The Santa Cruz City Council on Tuesday reversed its Oct. 12 decision to deny a housing proposal at 831 Water St. (Rendering: Novin Development and Lowney Architecture)
SANTA CRUZ >> The Santa Cruz City Council on Tuesday rescinded its Oct. 12 decision to deny a controversial 140-unit housing project proposed at 831 Water St. The council agreed to reconsider a revised proposal at a public hearing next month.
The proposal would build 140 homes across two buildings at Water Street and Branciforte Avenue. The buildings would be four and five stories. The corner is now a strip mall with a car wash, DJ’s Mini Mart and other shops.

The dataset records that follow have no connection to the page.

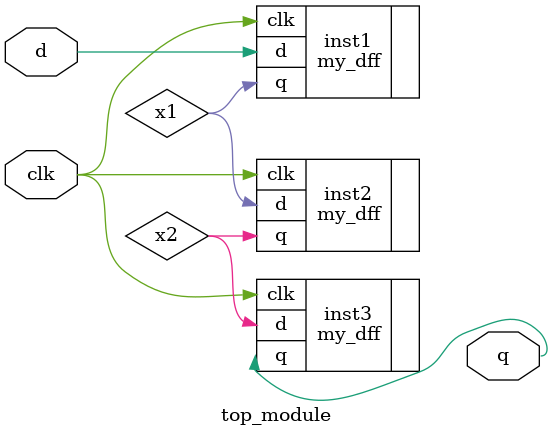
<source format=v>
module top_module ( 
    input clk, 
    input d, 
    output q 
);
    wire x1,x2;
    my_dff inst1(.clk(clk),.d(d),.q(x1));
    my_dff inst2(.clk(clk),.d(x1),.q(x2));
    my_dff inst3(.clk(clk),.d(x2),.q(q));
endmodule

</source>
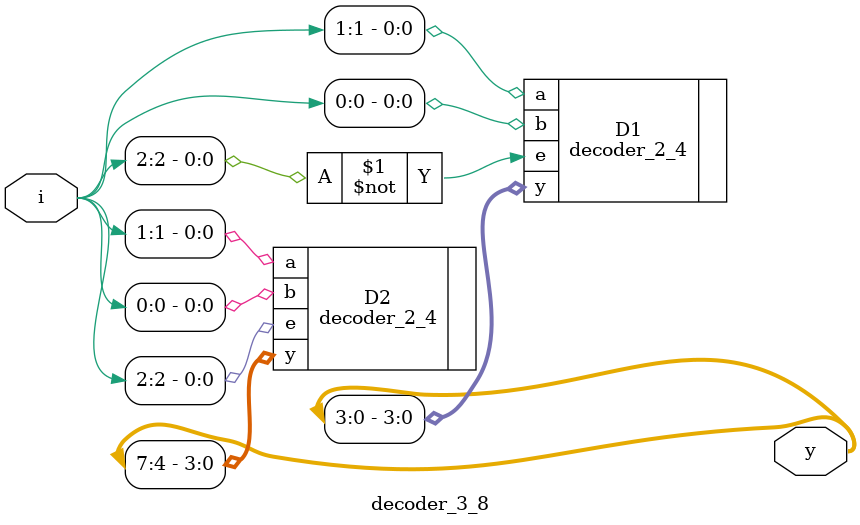
<source format=v>
/* Decoder 3x8 using 2x4*/


module decoder_3_8(i,y);

	input [2:0]i;
	output [7:0]y;

	decoder_2_4 D1(.a(i[1]),.b(i[0]),.e(~i[2]),.y(y[3:0]));
	decoder_2_4 D2(.a(i[1]),.b(i[0]),.e(i[2]),.y(y[7:4]));
endmodule
</source>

The council’s decision was prompted by the recent threat of lawsuit from YIMBYLaw, a group that advocates for housing development.
The council’s denial based on objective standards
On Oct. 12, the council voted 6-1 to deny the project with Brunner as the sole dissenting vote. Members of the council said that the project was in violation or potential violation of these objective standards:
- City law states that affordable units must be distributed throughout the project. The proposal called for income-based affordable units in one building and market-rate units in a separate building.
- A regulation that projects can not be within 20 feet of a 30% slope without permission of the council or city staff.
- A requirement for completed plans for stormwater management or drainage.
- A requirement for traffic and noise studies.
Developers of the 831 Water St. project were the first in the city to apply under state law SB 35. That law limits cities’ ability to deny housing proposals and forces city leaders to evaluate projects on objective standards.
The law also allows housing proposals that meet requirements to get fast-tracked approval without environmental review. Proposals must designate at least half of the units as below market-rate rentals, among other requirements.
New plans from the developer
In response to the council’s Oct. 12 denial, the developer submitted new plans that:
- Reduce the number of affordable units from 71 to 69. These units would be rented to people who earn 80% or less of area median income.
- Distribute the affordable units across two buildings.
The developer also submitted several new documents including:
- Noise studies.
- A drainage plan and stormwater control plan.
- A request for city leaders to allow the project to be within 20 feet of a 30% slope
Council members explain their votes
Tuesday, the council voted 4-2 to direct staff to evaluate the revised plans on the city’s objective standards. The council approved a Dec. 14 public hearing to reconsider the proposal.
Mayor Donna Meyers, Vice Mayor Sonja Brunner and council members Renee Golder and Shebreh Kalantari-Johnson voted in favor. Council members Justin Cummings and Sandy Brown were against. Councilmember Martine Watkins was absent Tuesday.
Meyers and Kalantari-Johnson said they wanted time to evaluate the new information from the developer. Cummings and Brown wanted the council to hold firm with its denial of the project. Brown said the developer should submit a new application since the proposal has changed several times in recent months.
About 15 residents commented Tuesday, some in favor of the project and some opposed.